The researchers say the technology has the potential to enhance the tracking of dangerous diseases and improve public health monitoring and rapid responses in disaster-relief areas or quarantine zones. The system relies on the use of rapid diagnostic tests (RDT) in which blood or fluid samples are placed on small strips that change color to indicate the presence of a range of diseases and conditions.
Tests that can utilize this type of technology include HIV, malaria, and prostate cancer. Using Glass, the user captures an image of the test result. Once the image is caught by Glass, it is uploaded to a UCLA-designed server platform which relays accurate analysis of the RDT in less than eight seconds. The technology also works with commonly available in-home tests.
The technology allows for quantified reading of results to a few parts-per-billion of sensitivity. This is much greater than the human eye can see, therefore eliminating the potential of human error in results.
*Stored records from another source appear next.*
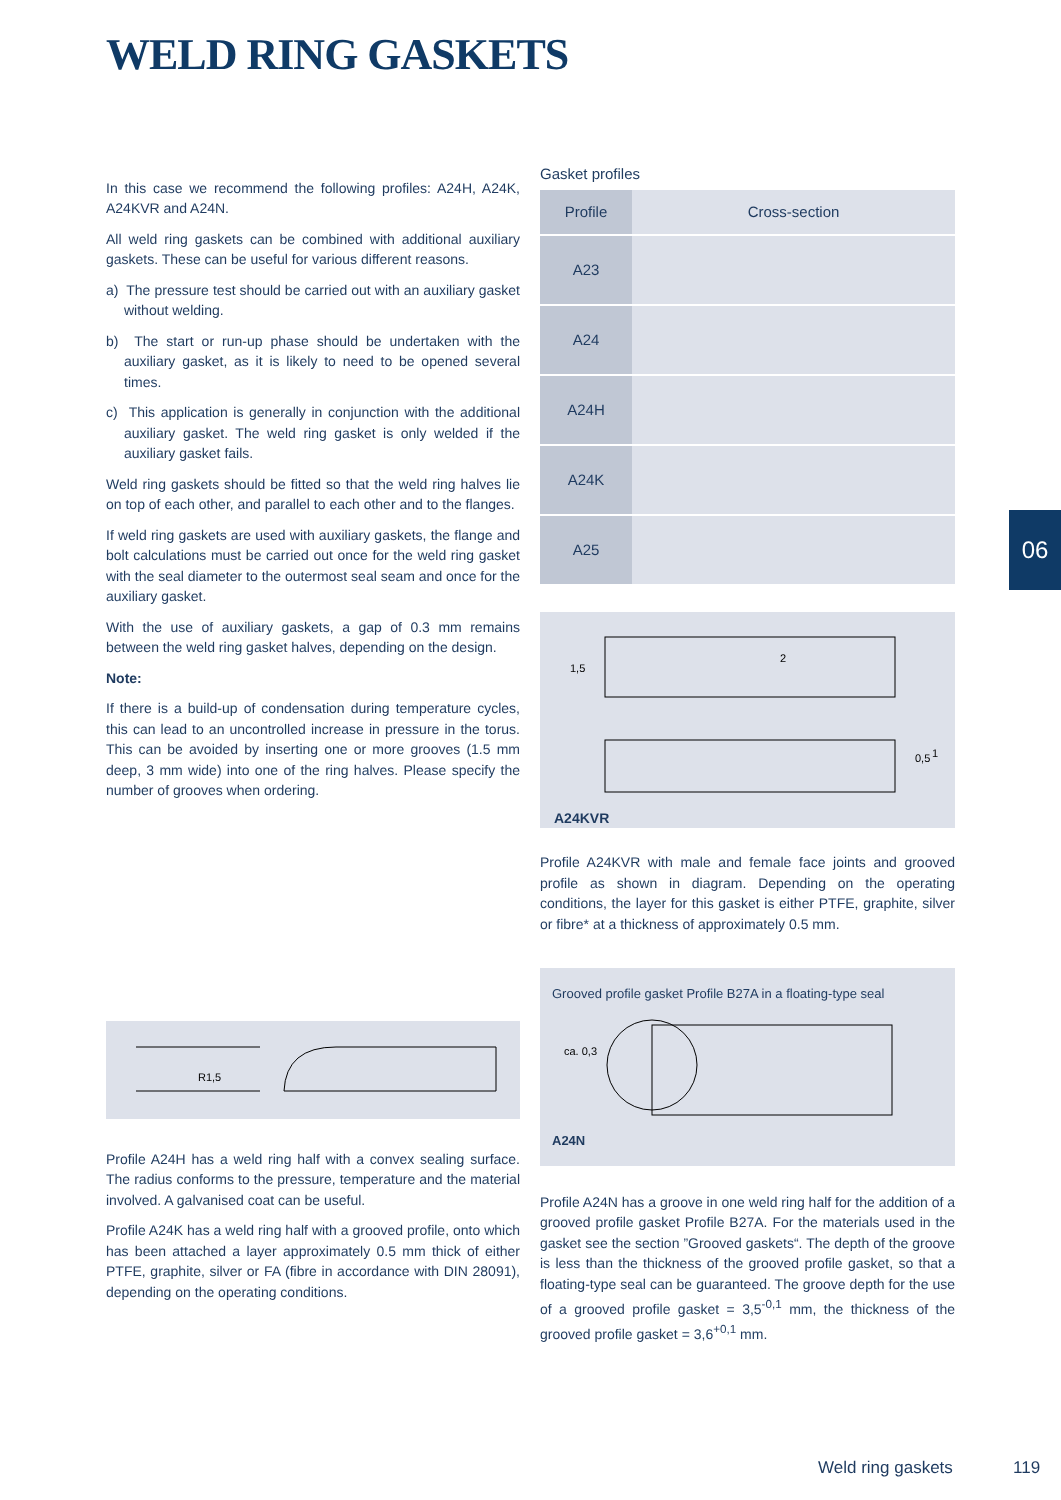WELD RING GASKETS
06
In this case we recommend the following profiles: A24H, A24K, A24KVR and A24N.
All weld ring gaskets can be combined with additional auxiliary gaskets. These can be useful for various different reasons.
a) The pressure test should be carried out with an auxiliary gasket without welding.
b) The start or run-up phase should be undertaken with the auxiliary gasket, as it is likely to need to be opened several times.
c) This application is generally in conjunction with the additional auxiliary gasket. The weld ring gasket is only welded if the auxiliary gasket fails.
Weld ring gaskets should be fitted so that the weld ring halves lie on top of each other, and parallel to each other and to the flanges.
If weld ring gaskets are used with auxiliary gaskets, the flange and bolt calculations must be carried out once for the weld ring gasket with the seal diameter to the outermost seal seam and once for the auxiliary gasket.
With the use of auxiliary gaskets, a gap of 0.3 mm remains between the weld ring gasket halves, depending on the design.
Note:
If there is a build-up of condensation during temperature cycles, this can lead to an uncontrolled increase in pressure in the torus. This can be avoided by inserting one or more grooves (1.5 mm deep, 3 mm wide) into one of the ring halves. Please specify the number of grooves when ordering.
R1,5
Profile A24H has a weld ring half with a convex sealing surface. The radius conforms to the pressure, temperature and the material involved. A galvanised coat can be useful.
Profile A24K has a weld ring half with a grooved profile, onto which has been attached a layer approximately 0.5 mm thick of either PTFE, graphite, silver or FA (fibre in accordance with DIN 28091), depending on the operating conditions.
Gasket profiles
| Profile | Cross-section |
| --- | --- |
| A23 | |
| A24 | |
| A24H | |
| A24K | |
| A25 | |
1,5
2
0,5
1
A24KVR
Profile A24KVR with male and female face joints and grooved profile as shown in diagram. Depending on the operating conditions, the layer for this gasket is either PTFE, graphite, silver or fibre* at a thickness of approximately 0.5 mm.
Grooved profile gasket Profile B27A in a floating-type seal
ca. 0,3
A24N
Profile A24N has a groove in one weld ring half for the addition of a grooved profile gasket Profile B27A. For the materials used in the gasket see the section ”Grooved gaskets“. The depth of the groove is less than the thickness of the grooved profile gasket, so that a floating-type seal can be guaranteed. The groove depth for the use of a grooved profile gasket = 3,5<sup>-0,1</sup> mm, the thickness of the grooved profile gasket = 3,6<sup>+0,1</sup> mm.
Weld ring gaskets 119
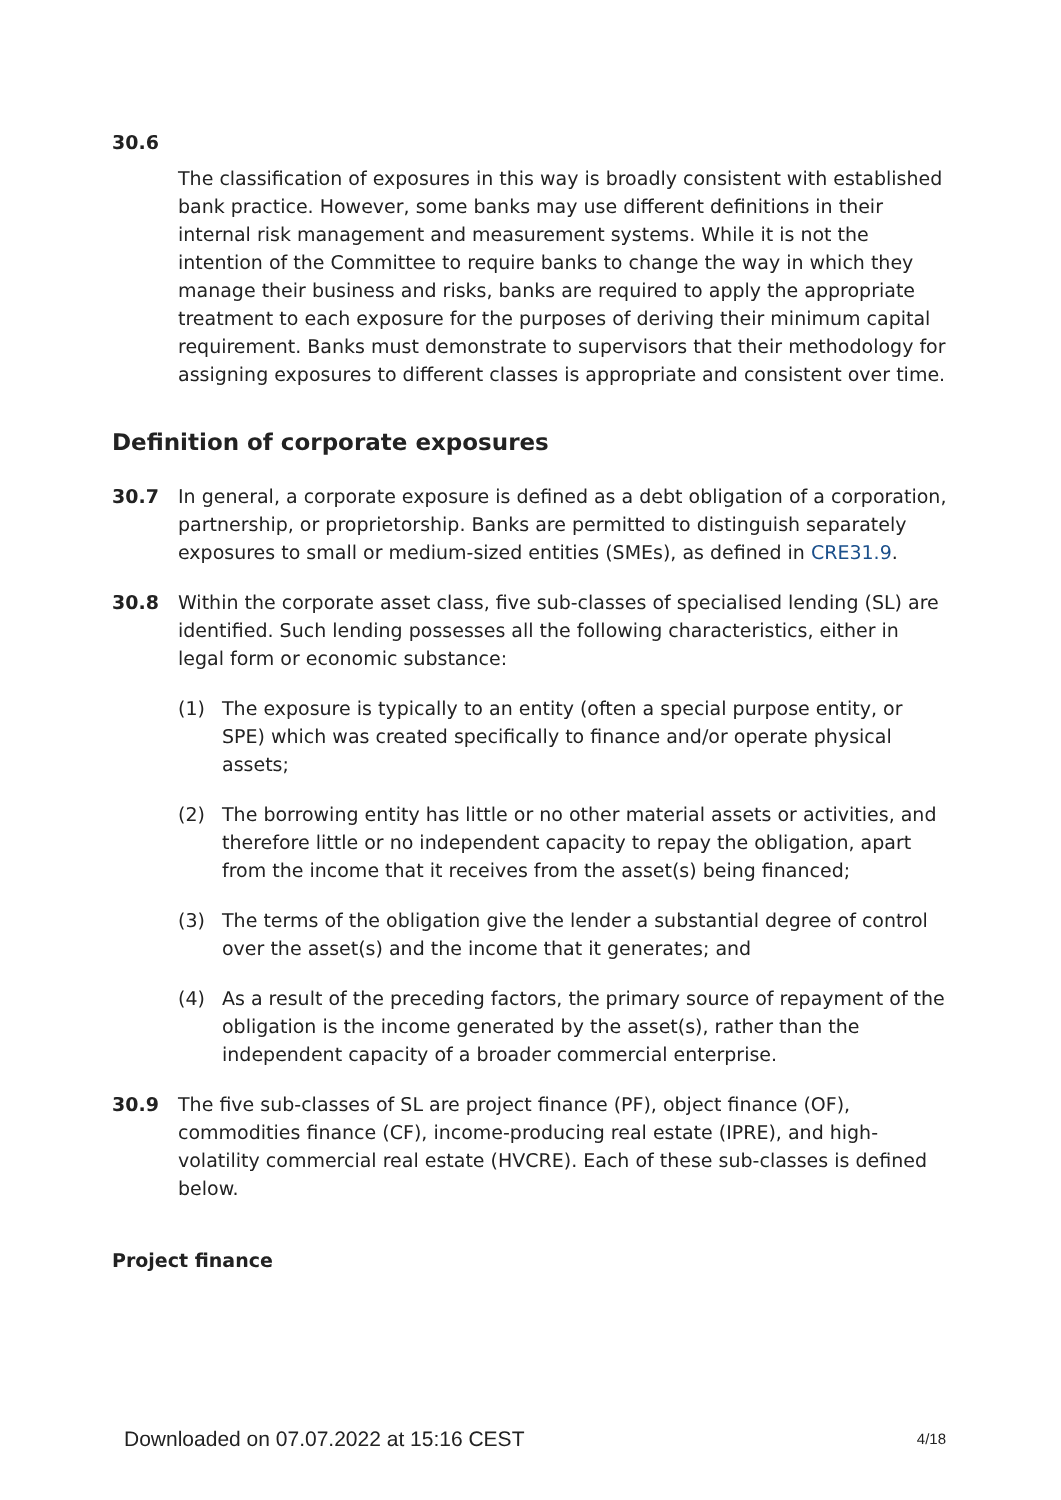30.6
The classification of exposures in this way is broadly consistent with established bank practice. However, some banks may use different definitions in their internal risk management and measurement systems. While it is not the intention of the Committee to require banks to change the way in which they manage their business and risks, banks are required to apply the appropriate treatment to each exposure for the purposes of deriving their minimum capital requirement. Banks must demonstrate to supervisors that their methodology for assigning exposures to different classes is appropriate and consistent over time.
Definition of corporate exposures
30.7 In general, a corporate exposure is defined as a debt obligation of a corporation, partnership, or proprietorship. Banks are permitted to distinguish separately exposures to small or medium-sized entities (SMEs), as defined in CRE31.9.
30.8 Within the corporate asset class, five sub-classes of specialised lending (SL) are identified. Such lending possesses all the following characteristics, either in legal form or economic substance:
(1) The exposure is typically to an entity (often a special purpose entity, or SPE) which was created specifically to finance and/or operate physical assets;
(2) The borrowing entity has little or no other material assets or activities, and therefore little or no independent capacity to repay the obligation, apart from the income that it receives from the asset(s) being financed;
(3) The terms of the obligation give the lender a substantial degree of control over the asset(s) and the income that it generates; and
(4) As a result of the preceding factors, the primary source of repayment of the obligation is the income generated by the asset(s), rather than the independent capacity of a broader commercial enterprise.
30.9 The five sub-classes of SL are project finance (PF), object finance (OF), commodities finance (CF), income-producing real estate (IPRE), and high-volatility commercial real estate (HVCRE). Each of these sub-classes is defined below.
Project finance
Downloaded on 07.07.2022 at 15:16 CEST 4/18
Aydogan Ozcan, principal investigator and the Chancellor’s Professor of Electrical Engineering and Bioengineering at UCLA and associate director of UCLA’s California NanoSystems Institute commented on the technology,
This breakthrough technology takes advantage of gains in both immunochromatographic rapid diagnostic tests and wearable computers. This smart app allows for real-time tracking of health conditions and could be quite valuable in epidemiology, mobile health, and telemedicine.
The server is capable of processing fast and high throughput evaluations of incoming RDT images coming from multiple devices simultaneously. A web portal where results can be viewed was also created. Maps charting the geographical spread of diseases and conditions and the cumulative data of all tests submitted over a period of time can be viewed through the web portal as well.
The researchers tested the technology on in-home HIV tests designed by OraSure Technologies and a prostate-specific antigen test from JAJ International. Images were taken under different conditions of light. Out of 400 tests submitted, the RDT reader was able to read 99.6%. Every test result read was accurate and quantified according to the researchers. Additionally, over 300 blurry images or images of the testing device taken under various natural-usage scenarios were successfully read 96.6% of the time.